Items from a dataset:
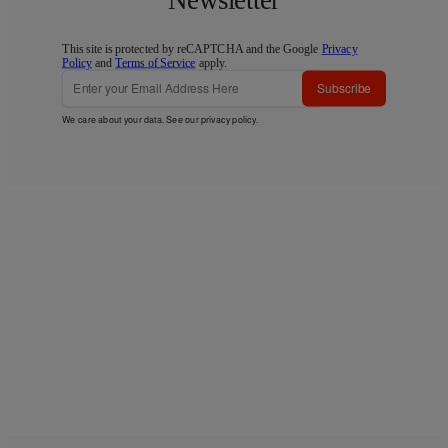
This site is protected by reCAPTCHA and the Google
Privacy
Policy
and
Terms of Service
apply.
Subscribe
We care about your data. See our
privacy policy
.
...
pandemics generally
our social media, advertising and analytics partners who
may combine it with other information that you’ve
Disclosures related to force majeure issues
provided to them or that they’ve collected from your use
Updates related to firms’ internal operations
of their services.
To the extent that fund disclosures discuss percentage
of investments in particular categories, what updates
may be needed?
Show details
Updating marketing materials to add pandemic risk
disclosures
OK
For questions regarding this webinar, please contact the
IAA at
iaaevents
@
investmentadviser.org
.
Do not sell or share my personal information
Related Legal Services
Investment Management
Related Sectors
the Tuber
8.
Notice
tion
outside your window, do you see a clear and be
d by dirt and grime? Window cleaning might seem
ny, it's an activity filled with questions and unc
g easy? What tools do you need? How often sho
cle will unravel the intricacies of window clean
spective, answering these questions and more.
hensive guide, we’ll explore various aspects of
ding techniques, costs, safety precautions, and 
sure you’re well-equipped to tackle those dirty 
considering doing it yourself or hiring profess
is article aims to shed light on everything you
---
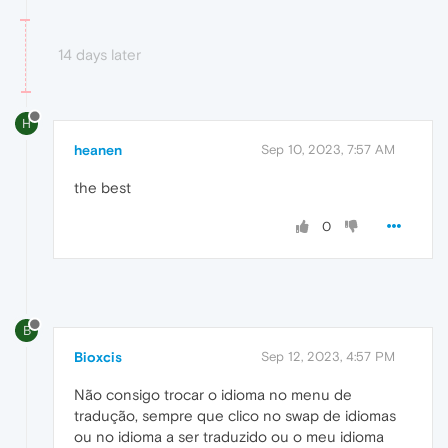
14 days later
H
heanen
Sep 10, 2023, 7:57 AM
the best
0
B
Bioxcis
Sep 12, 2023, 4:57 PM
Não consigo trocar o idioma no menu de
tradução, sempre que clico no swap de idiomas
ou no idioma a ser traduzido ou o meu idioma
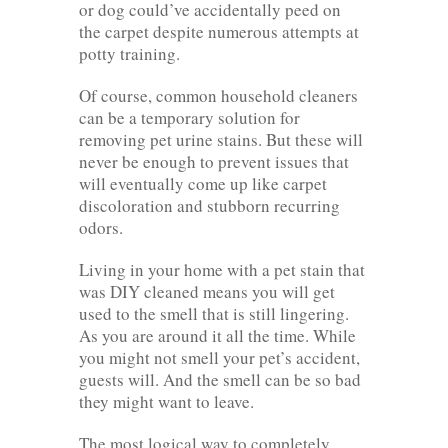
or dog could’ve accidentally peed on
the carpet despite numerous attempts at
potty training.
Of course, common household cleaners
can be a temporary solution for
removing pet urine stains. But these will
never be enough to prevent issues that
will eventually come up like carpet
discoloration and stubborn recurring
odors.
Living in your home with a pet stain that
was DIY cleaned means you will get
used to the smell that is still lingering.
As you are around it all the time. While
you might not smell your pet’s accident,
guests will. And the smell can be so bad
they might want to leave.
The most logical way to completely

:: Task to complete ::
The output should be exactly the lines above from the line containing "d by dirt and" to the line containing "is article aims", inclusive, with no other lines.

:: Solution ::
d by dirt and grime? Window cleaning might seem
ny, it's an activity filled with questions and unc
g easy? What tools do you need? How often sho
cle will unravel the intricacies of window clean
spective, answering these questions and more.
hensive guide, we’ll explore various aspects of
ding techniques, costs, safety precautions, and 
sure you’re well-equipped to tackle those dirty 
considering doing it yourself or hiring profess
is article aims to shed light on everything you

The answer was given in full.